● **Exercise directions**
Rewrite the records below, changing every "common name" to "vernacular name" and leaving all else the same.

★ ★ ★ ★ ★ ★ ★

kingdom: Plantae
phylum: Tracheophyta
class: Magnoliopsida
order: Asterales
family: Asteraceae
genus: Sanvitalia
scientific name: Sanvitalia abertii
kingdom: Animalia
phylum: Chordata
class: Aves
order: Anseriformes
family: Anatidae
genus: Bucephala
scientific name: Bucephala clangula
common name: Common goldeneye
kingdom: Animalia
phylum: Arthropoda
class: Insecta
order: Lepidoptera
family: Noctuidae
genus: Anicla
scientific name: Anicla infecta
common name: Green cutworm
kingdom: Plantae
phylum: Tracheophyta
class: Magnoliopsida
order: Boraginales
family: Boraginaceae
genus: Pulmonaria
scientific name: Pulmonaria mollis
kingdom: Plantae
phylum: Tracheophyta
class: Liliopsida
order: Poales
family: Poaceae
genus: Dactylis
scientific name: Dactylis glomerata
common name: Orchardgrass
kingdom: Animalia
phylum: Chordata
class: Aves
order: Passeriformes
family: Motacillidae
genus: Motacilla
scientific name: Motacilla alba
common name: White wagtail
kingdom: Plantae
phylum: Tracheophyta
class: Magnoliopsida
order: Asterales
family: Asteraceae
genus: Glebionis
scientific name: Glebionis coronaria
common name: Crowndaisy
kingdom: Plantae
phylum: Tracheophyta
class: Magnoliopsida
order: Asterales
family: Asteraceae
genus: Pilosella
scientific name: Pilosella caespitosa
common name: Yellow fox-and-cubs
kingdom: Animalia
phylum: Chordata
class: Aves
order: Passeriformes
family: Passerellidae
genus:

★ ★ ★ ★ ★ ★ ★

● **Correct result**
kingdom: Plantae
phylum: Tracheophyta
class: Magnoliopsida
order: Asterales
family: Asteraceae
genus: Sanvitalia
scientific name: Sanvitalia abertii
kingdom: Animalia
phylum: Chordata
class: Aves
order: Anseriformes
family: Anatidae
genus: Bucephala
scientific name: Bucephala clangula
vernacular name: Common goldeneye
kingdom: Animalia
phylum: Arthropoda
class: Insecta
order: Lepidoptera
family: Noctuidae
genus: Anicla
scientific name: Anicla infecta
vernacular name: Green cutworm
kingdom: Plantae
phylum: Tracheophyta
class: Magnoliopsida
order: Boraginales
family: Boraginaceae
genus: Pulmonaria
scientific name: Pulmonaria mollis
kingdom: Plantae
phylum: Tracheophyta
class: Liliopsida
order: Poales
family: Poaceae
genus: Dactylis
scientific name: Dactylis glomerata
vernacular name: Orchardgrass
kingdom: Animalia
phylum: Chordata
class: Aves
order: Passeriformes
family: Motacillidae
genus: Motacilla
scientific name: Motacilla alba
vernacular name: White wagtail
kingdom: Plantae
phylum: Tracheophyta
class: Magnoliopsida
order: Asterales
family: Asteraceae
genus: Glebionis
scientific name: Glebionis coronaria
vernacular name: Crowndaisy
kingdom: Plantae
phylum: Tracheophyta
class: Magnoliopsida
order: Asterales
family: Asteraceae
genus: Pilosella
scientific name: Pilosella caespitosa
vernacular name: Yellow fox-and-cubs
kingdom: Animalia
phylum: Chordata
class: Aves
order: Passeriformes
family: Passerellidae
genus:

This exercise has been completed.